El partido Unidad Popular, por medio de su portavoz, señor Daniel Escotorín, ha justificado la salida de su partido del frente en cuestión diciendo que las fuerzas políticas que lo integran «no le dieron a la sociedad las respuestas que necesita». De algún modo, Escotorín ha calificado a Urtubey como «vieja figura recuperada».
La salida de Unidad Popular se suma así a la del Frente Grande, a la del Partido del Trabajo y del Pueblo, de Verónica Lía Caliva; y, sobre todo, a la del Partido de la Victoria, que muy atinadamente ha preferido sostener la primera candidatura a senador nacional de Sergio Napoleón Leavy, quien criticó abiertamente el mesianismo de Urtubey.
¡Ay, la ideología!
Pero no han sido el personalismo o la egolatría del exgobernador, o su propensión a cambiar de afectos rápidamente, lo que ha dinamitado la precaria estructura que lo sostenía.
Aunque parezca mentira, lo que ha influido aquí, y mucho, es la ideología.
Escotorín, lo mismo que Leavy, Verónica Lía Caliva, o que Elia Fernández –que ha calificado a Urtubey como «delincuente»–, no piensan en él como un señorito conservador de la vieja escuela o como un liberal ilustrado vinculado a los sectores aristocráticos más elitistas de Salta. Más bien, lo consideran un aventajado joven joseantoniano, empeñado en higienizar el pensamiento vernáculo y en rescatar para la posteridad la idea romana de «religión política».
Todos ellos –algunos más que otros– se han dado cuenta de que Urtubey representa todo lo contrario al pensamiento de la izquierda más ilustrada y menos dogmática, y de que por mucho que haga esfuerzos por mostrarse –sobre todo en las entrevistas de televisión que concede en Buenos Aires– cercano a posiciones progresistas, al final, su discurso oportunista y calculado siempre deja escapar unos hilos del pensamiento de la Falange, como sucedió aquella vez en la que dijo (a un judío, además) que los guetos se erigieron como medida de «autoprotección de las minorías» y no por imposición de los tiranos genocidas y como paso previo al exterminio.
La casa común peronista
Hay un solo elemento que permite a Urtubey falsificarse como «izquierdista» y ese elemento es el peronismo.

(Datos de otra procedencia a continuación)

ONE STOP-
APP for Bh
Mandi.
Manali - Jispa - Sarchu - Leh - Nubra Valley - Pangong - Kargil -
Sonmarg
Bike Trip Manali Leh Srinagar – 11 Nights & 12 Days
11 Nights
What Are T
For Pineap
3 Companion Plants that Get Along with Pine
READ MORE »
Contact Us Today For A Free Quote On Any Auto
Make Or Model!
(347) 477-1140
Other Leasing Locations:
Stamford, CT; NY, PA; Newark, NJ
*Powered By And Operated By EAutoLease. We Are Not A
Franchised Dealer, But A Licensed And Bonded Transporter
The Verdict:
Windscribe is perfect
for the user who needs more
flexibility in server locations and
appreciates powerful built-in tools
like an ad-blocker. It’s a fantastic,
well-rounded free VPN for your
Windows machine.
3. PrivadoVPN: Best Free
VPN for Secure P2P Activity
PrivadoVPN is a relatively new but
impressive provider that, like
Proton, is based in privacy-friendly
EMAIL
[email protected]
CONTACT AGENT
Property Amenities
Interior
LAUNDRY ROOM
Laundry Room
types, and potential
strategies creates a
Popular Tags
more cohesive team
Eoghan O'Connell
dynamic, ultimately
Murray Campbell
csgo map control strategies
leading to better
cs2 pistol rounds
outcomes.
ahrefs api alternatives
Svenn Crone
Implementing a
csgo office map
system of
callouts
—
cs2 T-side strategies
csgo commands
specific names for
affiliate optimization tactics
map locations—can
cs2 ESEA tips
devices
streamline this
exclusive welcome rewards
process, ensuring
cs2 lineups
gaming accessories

El caos existencial del movimiento fundado por Juan Domingo Perón en la década de los 40 siempre ha constituido el caldo de cultivo ideal para que el fascismo peninsular, de raíz nacional-católica, despliegue sus tácticas y sus argumentos en la Argentina, sin levantar demasiadas sospechas e, incluso, rechazando cualquier parecido o parentesco con el pensamiento original.
Pero los izquierdistas de Salta conocen el disfraz a la perfección. Son especialmente sensibles a las falsificaciones; entre otros motivos porque, ellos, no solo presumen de ser auténticos sino que en buena medida lo son. Y como auténticos que son, rechazan pactar con quienes firman con su mano izquierda lo que luego su mano derecha va a borrar muy rápidamente.
Por tanto, no sorprende que varios partidos políticos hayan decidido abandonar Fuerza Patria tras la confirmación de la candidatura de Urtubey. Lo que sorprende es que lo hayan hecho tan rápido. La velocidad de esta salida indica que el cortocircuito ideológico ha sido inmediato.
Razones políticas y no ideológicas
Descartada la izquierda, las posibilidades de que Urtubey atraiga votos del peronismo más tradicional de Salta son realmente escasas; aunque en este caso no son razones ideológicas sino políticas las que inducen a pensar en una retirada masiva de apoyos.
A casi seis años de su salida del gobierno de Salta y del ruidoso fracaso de su aventura presidencial, Urtubey es una figura resistida, no solo por su pose doctoral (que intenta disimular utilizando malas palabras cuando habla con esa voz que tan poco le ayuda), sino porque tras de sí solo hay oscuridad. Una oscuridad que se esparce de manera densa y uniforme sobre las cuentas públicas, las obras no concluidas, los préstamos internacionales desaparecidos, los manejos discrecionales de los recursos públicos, los crímenes irresueltos, pero que especialmente se pone de manifiesto en la dispersión del peronismo salteño, que sufrió durante su mandato, mucho más de lo que pudo haber sufrido en los 70 años anteriores.
Urtubey no cuenta con la izquierda, no cuenta con el peronismo y es mirado con justificado recelo por los kirchneristas. Por tanto, solo le queda invocar el espíritu errante del fusilado José Antonio, porque, tal vez, el hijo de don Miguel tenga en Salta –además del candidato a senador nacional y de algún otro pariente suyo– seguidores en buen número.